Records excerpted from a collection

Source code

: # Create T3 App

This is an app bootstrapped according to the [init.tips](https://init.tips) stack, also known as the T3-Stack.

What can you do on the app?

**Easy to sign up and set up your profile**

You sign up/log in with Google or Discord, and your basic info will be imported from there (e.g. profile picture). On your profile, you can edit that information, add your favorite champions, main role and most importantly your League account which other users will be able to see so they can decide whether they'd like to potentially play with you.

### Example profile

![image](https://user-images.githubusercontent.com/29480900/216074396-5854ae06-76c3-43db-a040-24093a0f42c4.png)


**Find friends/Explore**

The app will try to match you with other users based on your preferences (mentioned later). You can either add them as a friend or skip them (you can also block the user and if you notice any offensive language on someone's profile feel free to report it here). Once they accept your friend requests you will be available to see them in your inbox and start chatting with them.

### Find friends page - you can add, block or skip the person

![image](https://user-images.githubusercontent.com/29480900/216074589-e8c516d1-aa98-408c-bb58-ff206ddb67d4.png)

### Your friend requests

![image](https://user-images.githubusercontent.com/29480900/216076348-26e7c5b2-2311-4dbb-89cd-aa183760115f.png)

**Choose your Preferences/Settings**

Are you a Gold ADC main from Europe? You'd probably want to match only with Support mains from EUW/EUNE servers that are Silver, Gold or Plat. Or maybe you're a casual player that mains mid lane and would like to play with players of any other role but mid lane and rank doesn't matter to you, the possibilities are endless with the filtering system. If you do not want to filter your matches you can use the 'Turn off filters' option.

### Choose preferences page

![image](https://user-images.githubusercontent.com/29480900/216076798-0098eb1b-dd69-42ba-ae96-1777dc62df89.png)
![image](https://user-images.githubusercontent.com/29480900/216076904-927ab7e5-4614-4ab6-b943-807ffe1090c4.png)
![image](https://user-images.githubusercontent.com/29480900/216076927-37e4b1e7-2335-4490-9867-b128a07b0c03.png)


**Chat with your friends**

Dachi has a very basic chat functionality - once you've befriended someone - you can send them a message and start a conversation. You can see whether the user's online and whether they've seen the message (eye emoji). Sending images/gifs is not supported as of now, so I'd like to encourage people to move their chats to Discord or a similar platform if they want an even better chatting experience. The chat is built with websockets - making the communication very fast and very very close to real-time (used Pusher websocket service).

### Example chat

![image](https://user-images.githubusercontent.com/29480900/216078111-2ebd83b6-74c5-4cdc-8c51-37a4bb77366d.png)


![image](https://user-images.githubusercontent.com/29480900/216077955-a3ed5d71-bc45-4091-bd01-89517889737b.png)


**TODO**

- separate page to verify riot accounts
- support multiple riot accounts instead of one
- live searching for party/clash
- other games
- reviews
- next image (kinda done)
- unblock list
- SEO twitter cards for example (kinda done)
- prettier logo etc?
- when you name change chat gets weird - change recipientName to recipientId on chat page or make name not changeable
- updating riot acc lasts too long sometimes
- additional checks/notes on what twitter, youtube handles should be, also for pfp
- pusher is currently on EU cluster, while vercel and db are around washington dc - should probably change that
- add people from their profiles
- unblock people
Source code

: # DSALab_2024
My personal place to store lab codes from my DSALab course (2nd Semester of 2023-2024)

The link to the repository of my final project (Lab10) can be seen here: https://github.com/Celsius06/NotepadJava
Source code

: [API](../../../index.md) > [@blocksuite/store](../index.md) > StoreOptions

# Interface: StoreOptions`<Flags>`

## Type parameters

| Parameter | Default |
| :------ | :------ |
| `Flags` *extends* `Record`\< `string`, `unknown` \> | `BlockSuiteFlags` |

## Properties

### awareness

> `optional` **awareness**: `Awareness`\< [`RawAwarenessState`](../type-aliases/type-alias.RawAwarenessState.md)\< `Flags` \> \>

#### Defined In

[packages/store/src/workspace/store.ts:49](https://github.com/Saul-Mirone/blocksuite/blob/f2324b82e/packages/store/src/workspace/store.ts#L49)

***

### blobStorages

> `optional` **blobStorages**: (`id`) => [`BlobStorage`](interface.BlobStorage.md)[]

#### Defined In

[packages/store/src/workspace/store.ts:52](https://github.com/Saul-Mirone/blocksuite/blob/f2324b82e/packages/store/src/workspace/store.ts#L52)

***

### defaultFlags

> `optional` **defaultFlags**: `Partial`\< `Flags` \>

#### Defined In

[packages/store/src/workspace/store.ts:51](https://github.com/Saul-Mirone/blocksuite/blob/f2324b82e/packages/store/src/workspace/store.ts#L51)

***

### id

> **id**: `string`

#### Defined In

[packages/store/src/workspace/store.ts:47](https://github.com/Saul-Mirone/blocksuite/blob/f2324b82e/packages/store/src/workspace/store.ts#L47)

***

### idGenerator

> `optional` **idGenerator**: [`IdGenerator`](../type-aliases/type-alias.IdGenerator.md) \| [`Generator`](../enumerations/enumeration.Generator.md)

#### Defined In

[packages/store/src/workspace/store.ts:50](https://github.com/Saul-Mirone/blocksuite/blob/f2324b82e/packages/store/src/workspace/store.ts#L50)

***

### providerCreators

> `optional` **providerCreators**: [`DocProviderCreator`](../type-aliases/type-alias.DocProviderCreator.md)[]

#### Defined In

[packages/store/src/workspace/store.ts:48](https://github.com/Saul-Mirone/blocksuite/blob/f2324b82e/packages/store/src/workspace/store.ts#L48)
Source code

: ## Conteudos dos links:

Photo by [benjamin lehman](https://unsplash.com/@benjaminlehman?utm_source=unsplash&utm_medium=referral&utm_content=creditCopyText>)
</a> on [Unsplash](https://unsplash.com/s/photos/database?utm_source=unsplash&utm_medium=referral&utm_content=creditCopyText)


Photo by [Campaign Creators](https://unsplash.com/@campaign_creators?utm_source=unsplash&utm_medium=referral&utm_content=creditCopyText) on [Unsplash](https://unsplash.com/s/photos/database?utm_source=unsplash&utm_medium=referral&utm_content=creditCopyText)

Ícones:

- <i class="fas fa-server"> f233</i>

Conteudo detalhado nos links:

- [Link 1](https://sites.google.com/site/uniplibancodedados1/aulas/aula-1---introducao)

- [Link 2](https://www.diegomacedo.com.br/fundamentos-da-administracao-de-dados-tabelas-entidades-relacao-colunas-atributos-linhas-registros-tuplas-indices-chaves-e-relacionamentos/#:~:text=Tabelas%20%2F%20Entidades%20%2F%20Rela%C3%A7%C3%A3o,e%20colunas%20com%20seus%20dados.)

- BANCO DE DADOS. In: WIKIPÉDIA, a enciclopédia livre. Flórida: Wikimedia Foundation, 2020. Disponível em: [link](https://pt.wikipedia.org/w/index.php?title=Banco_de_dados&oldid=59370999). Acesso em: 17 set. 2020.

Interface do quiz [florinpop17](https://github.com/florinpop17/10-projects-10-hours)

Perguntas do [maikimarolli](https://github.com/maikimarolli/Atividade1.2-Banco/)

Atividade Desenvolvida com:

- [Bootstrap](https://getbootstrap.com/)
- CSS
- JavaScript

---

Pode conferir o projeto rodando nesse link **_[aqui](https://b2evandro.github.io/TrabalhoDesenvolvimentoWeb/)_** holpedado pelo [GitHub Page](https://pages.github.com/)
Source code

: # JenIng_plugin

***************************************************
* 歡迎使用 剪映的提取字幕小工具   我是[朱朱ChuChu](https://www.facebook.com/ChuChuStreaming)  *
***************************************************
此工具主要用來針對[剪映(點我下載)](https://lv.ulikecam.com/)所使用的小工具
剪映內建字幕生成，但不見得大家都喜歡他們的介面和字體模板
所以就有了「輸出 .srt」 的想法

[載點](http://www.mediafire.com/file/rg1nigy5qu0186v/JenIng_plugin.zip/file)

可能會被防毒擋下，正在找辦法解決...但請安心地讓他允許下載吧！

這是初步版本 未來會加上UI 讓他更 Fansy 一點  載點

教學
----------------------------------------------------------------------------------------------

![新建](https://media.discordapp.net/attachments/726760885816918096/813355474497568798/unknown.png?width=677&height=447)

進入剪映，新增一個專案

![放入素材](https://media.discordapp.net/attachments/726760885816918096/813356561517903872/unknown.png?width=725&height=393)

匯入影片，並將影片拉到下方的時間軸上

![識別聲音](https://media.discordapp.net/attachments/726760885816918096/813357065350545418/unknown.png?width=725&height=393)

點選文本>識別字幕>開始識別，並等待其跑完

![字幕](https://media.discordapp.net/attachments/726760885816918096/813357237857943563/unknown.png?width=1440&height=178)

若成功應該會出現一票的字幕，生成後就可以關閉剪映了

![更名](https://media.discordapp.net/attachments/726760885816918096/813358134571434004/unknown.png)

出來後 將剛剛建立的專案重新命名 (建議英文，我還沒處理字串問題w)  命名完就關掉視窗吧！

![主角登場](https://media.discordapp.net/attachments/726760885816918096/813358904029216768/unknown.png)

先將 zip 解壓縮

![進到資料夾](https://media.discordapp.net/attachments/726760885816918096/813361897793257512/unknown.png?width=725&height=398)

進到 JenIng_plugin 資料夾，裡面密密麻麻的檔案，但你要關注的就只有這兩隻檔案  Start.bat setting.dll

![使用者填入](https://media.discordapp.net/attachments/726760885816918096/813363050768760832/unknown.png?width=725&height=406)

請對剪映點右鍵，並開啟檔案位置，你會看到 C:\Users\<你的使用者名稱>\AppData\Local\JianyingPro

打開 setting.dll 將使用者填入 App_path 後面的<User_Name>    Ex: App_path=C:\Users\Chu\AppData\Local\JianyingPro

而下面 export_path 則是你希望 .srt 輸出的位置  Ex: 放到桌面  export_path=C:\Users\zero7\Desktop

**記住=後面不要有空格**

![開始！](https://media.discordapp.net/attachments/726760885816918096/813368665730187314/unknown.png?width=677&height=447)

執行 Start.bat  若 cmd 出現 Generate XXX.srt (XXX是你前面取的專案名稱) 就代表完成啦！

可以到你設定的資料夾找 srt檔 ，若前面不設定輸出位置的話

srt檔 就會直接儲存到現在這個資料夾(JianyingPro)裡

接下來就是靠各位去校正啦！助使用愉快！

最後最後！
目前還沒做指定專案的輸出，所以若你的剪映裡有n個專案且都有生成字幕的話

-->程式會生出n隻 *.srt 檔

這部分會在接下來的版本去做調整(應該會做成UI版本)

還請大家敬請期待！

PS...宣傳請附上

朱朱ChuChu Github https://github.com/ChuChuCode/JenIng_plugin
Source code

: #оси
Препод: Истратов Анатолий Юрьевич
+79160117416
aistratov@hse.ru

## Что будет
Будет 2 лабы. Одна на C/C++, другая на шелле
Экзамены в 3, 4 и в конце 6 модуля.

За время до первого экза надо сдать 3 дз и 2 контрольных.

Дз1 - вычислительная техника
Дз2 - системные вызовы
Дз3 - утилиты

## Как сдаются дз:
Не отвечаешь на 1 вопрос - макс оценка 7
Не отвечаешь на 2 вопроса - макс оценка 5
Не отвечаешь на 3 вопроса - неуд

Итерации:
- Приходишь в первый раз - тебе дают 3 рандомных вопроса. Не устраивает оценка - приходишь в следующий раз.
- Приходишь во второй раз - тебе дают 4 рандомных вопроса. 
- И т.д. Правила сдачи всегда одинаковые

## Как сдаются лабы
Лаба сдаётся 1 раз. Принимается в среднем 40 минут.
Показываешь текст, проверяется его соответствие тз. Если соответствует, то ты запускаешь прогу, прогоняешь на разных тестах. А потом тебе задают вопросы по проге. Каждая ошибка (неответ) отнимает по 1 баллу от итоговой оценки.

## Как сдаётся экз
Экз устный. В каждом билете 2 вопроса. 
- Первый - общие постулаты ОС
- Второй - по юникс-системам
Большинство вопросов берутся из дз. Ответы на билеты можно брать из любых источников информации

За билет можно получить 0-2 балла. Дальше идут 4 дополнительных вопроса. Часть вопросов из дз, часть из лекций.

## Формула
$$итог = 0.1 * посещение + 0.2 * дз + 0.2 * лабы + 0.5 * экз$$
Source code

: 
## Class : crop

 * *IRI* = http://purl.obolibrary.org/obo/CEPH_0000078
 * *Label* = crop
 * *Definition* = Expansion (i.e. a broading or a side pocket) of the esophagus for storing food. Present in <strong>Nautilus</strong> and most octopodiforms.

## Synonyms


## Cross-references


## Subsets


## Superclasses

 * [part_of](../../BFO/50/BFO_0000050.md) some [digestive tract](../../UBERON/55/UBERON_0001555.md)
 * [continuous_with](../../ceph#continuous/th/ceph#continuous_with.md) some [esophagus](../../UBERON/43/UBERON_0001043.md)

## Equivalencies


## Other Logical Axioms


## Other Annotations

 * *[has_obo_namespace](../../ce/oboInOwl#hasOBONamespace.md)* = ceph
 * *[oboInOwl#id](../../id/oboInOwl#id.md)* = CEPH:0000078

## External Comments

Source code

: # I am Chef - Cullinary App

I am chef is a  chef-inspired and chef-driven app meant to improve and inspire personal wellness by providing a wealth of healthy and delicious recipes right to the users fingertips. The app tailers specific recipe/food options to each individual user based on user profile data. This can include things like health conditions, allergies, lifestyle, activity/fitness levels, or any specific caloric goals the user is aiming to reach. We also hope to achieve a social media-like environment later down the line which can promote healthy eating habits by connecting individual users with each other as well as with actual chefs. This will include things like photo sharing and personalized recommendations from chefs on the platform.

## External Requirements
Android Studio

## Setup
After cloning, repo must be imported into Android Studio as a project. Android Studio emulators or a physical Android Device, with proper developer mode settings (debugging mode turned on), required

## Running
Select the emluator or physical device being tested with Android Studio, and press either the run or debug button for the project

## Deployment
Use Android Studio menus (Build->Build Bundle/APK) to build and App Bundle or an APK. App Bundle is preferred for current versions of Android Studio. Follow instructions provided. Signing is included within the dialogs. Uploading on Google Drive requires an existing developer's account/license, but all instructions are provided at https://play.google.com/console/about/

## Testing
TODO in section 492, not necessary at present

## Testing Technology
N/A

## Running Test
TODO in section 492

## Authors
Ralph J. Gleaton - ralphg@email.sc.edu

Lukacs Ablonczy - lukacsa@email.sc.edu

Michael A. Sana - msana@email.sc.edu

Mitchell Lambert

Activity. In the entries above, find each line that includes the string "отвечаешь" and copy it.

Task output.
Не отвечаешь на 1 вопрос - макс оценка 7
Не отвечаешь на 2 вопроса - макс оценка 5
Не отвечаешь на 3 вопроса - неуд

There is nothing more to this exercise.